Your task: Pull out each line of the listing below that contains the string "SARDINA", and copy those lines unchanged.

Given data:
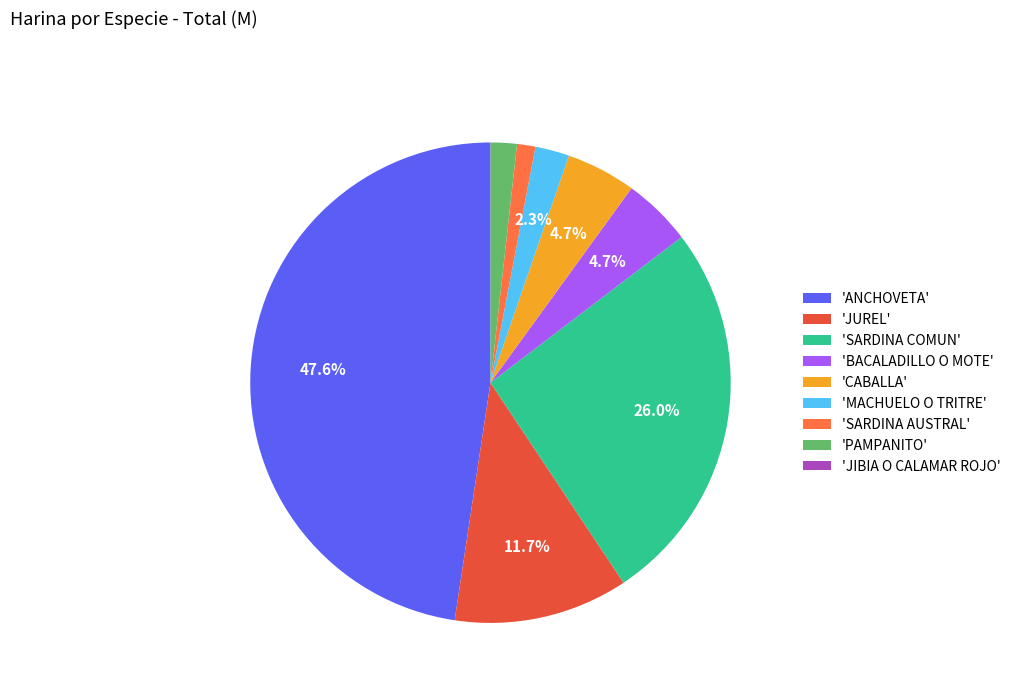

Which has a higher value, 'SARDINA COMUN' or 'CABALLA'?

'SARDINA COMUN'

---

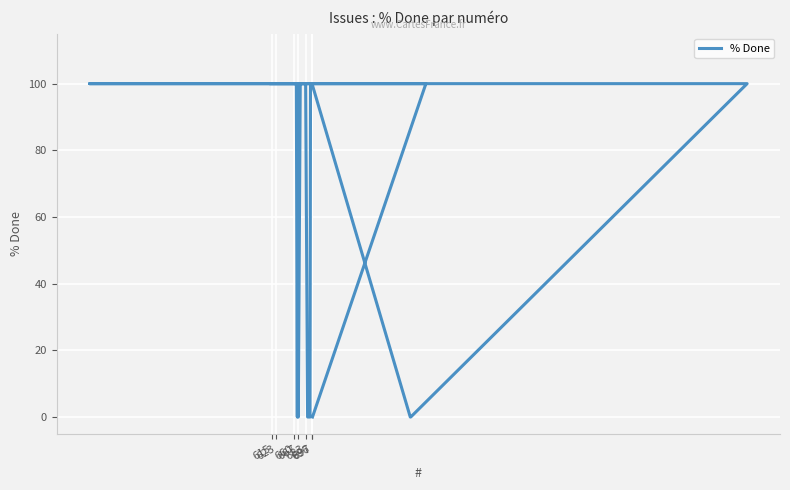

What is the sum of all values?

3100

---

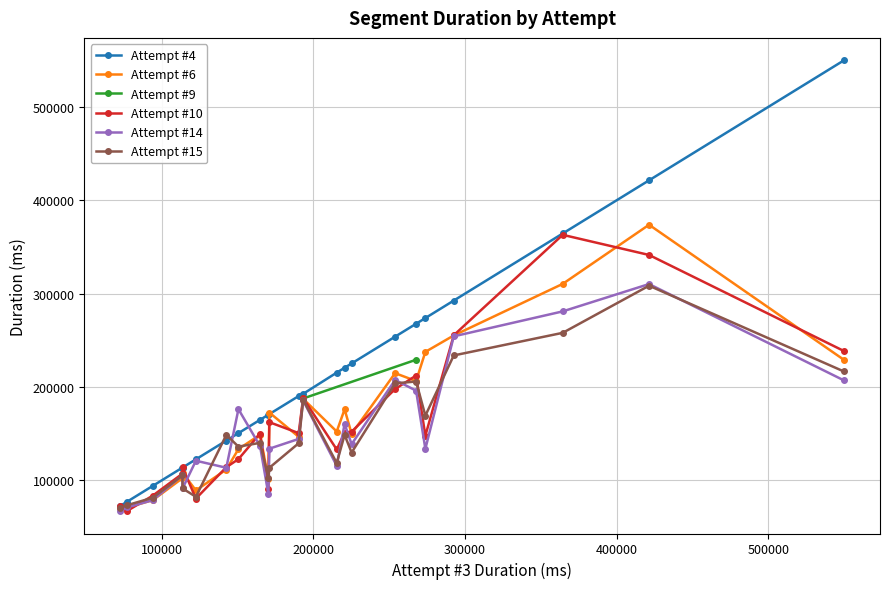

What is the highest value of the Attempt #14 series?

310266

Output of the task:
Which has a higher value, 'SARDINA COMUN' or 'CABALLA'?
'SARDINA COMUN'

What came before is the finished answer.